Microcomputers are based on a microprocessor and are intended for individual use; hence they are called personal computers, or PCs. They were initially stand-alone machines, but are increasingly connected to a network. They typically cost around $1,500. They are ideal for tasks such as those listed below where the user requires individual computing power.

Word processing:
Word processing programs allow a user to produce professional-looking documents, with different fonts, styles and pictures. The production of complex and attractive documents is much easier with the use of word processing software than it was in the days of the typewriter.

Spreadsheets:
Spreadsheets allow a user to create mathematical models. These are particularly useful in financial planning.

Desktop publishing:
This allows people to create drawings, manipulate images and combine them with text to produce professional graphic design work, for instance magazine layouts, posters, book covers, etc.

Games:
Although this may seem a non-serious use of computers, games represent a large market.

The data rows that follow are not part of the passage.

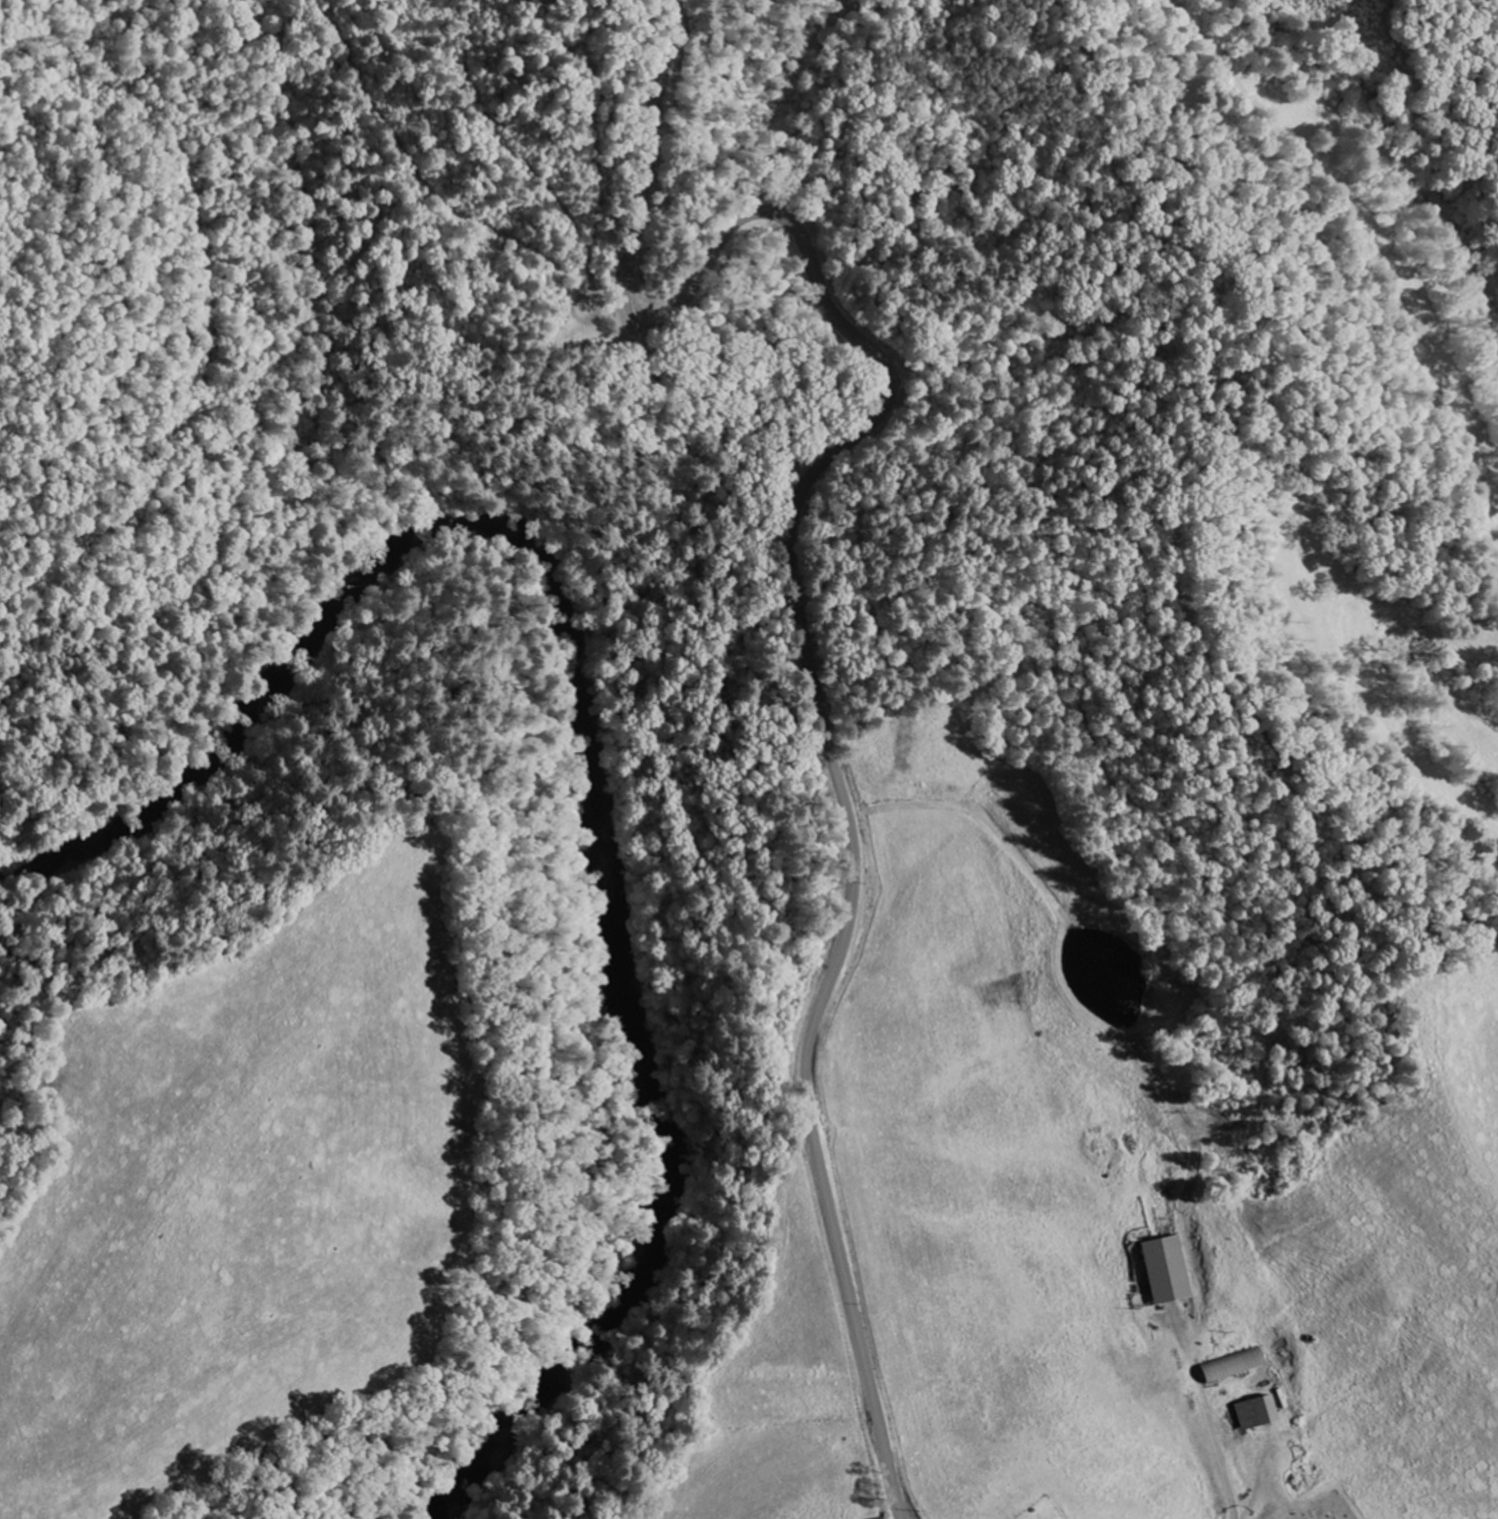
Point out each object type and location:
road: (788, 575)
river: (588, 733)
building: (1163, 1271)
building: (1251, 1414)
park: (1325, 1508)

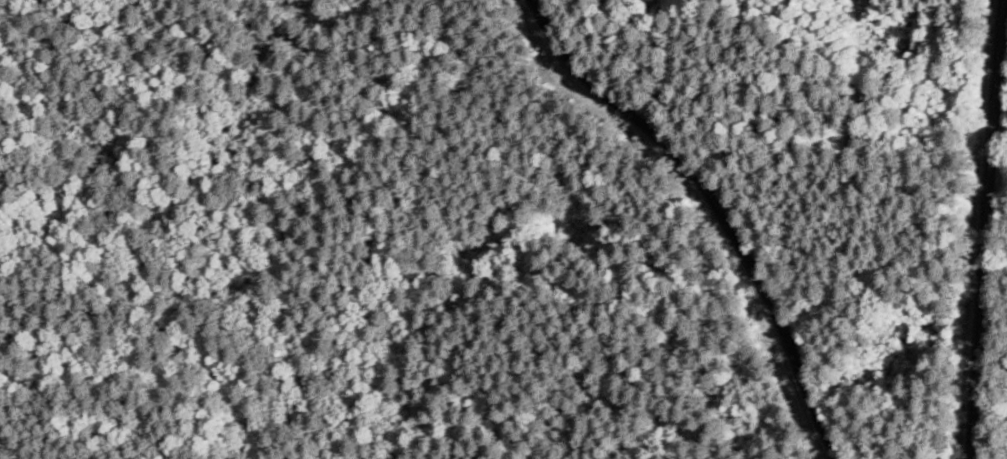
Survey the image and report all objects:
road: (668, 213)
road: (972, 229)

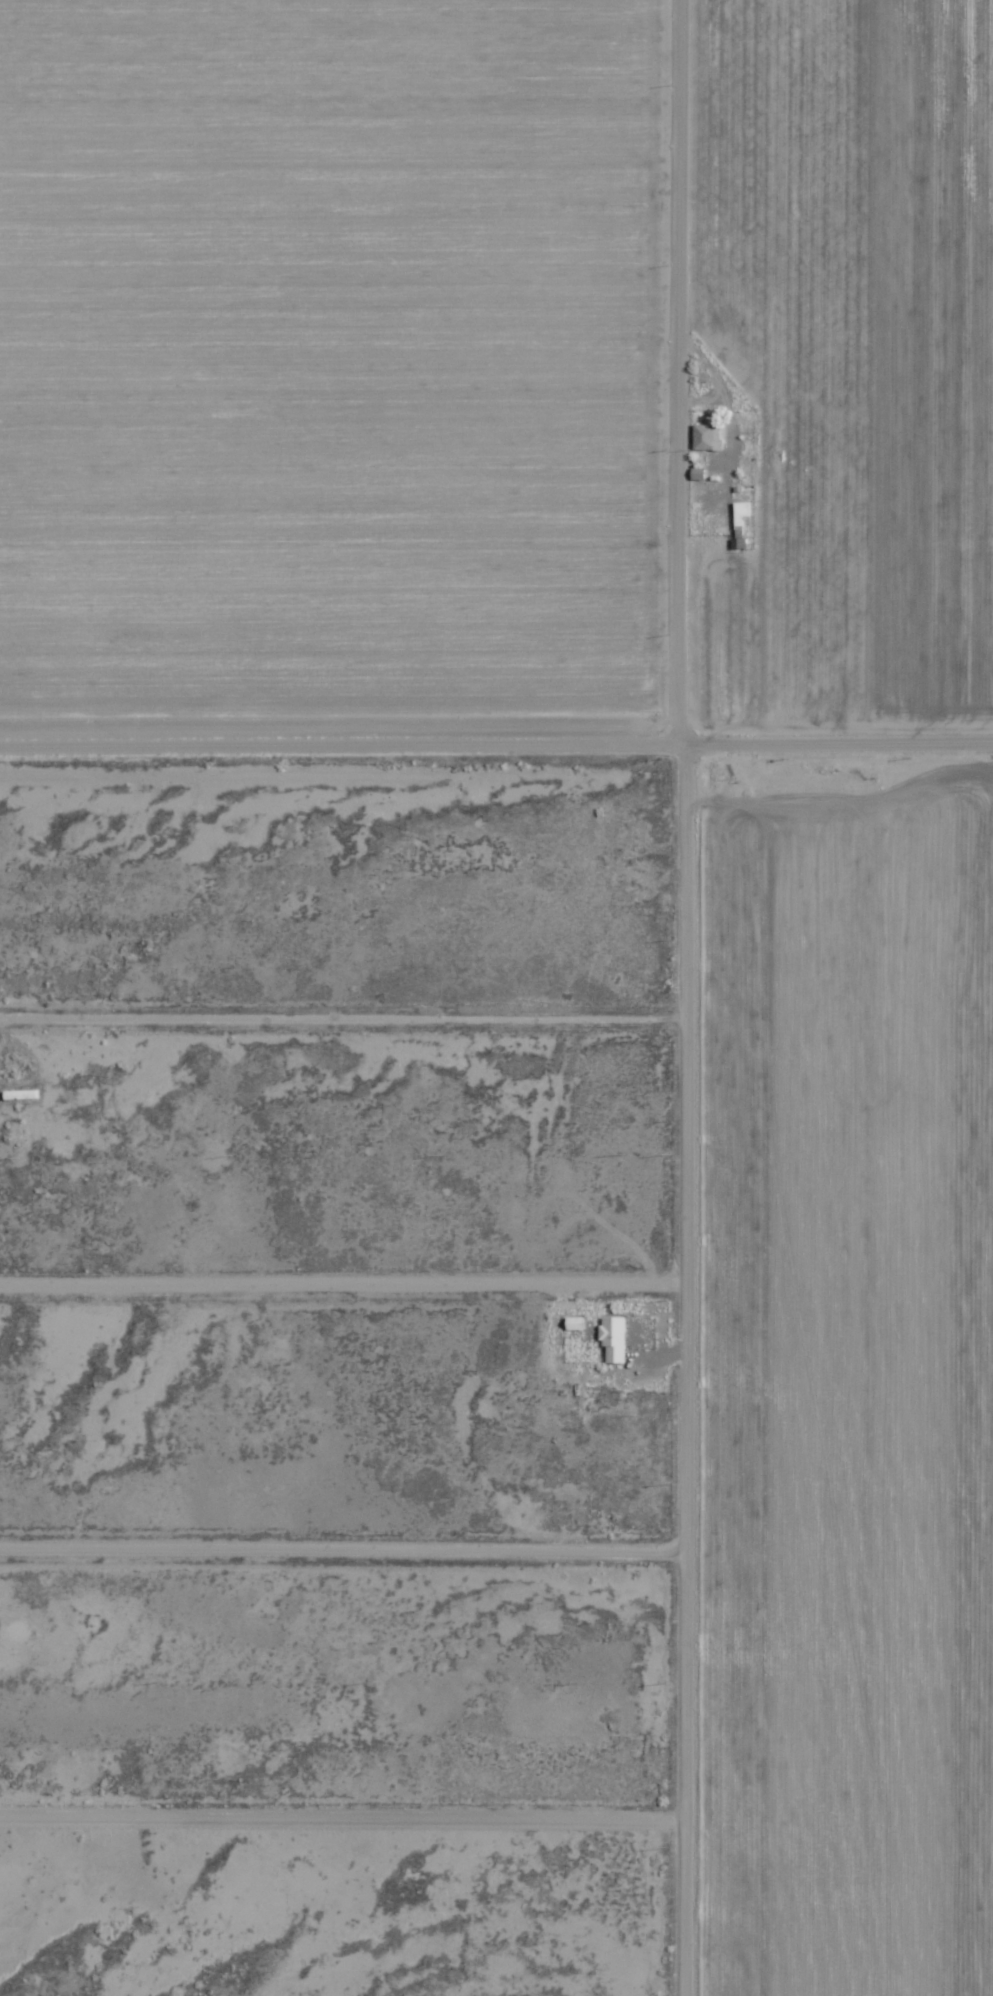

By making use of the PC's computing power very good quality graphics and complex game play can be achieved.

Servers:
As mentioned above, many powerful PCs are now being used as servers to control a network.

Generally the tasks performed by the mainframes have been taken over by minicomputers. PCs initially created a new type of usage for the computer; for instance, spreadsheets and desktop publishing took over from activities previously performed by hand. As PCs have increased in power they have begun to be used for some of the tasks that required minicomputers and even mainframes in the past.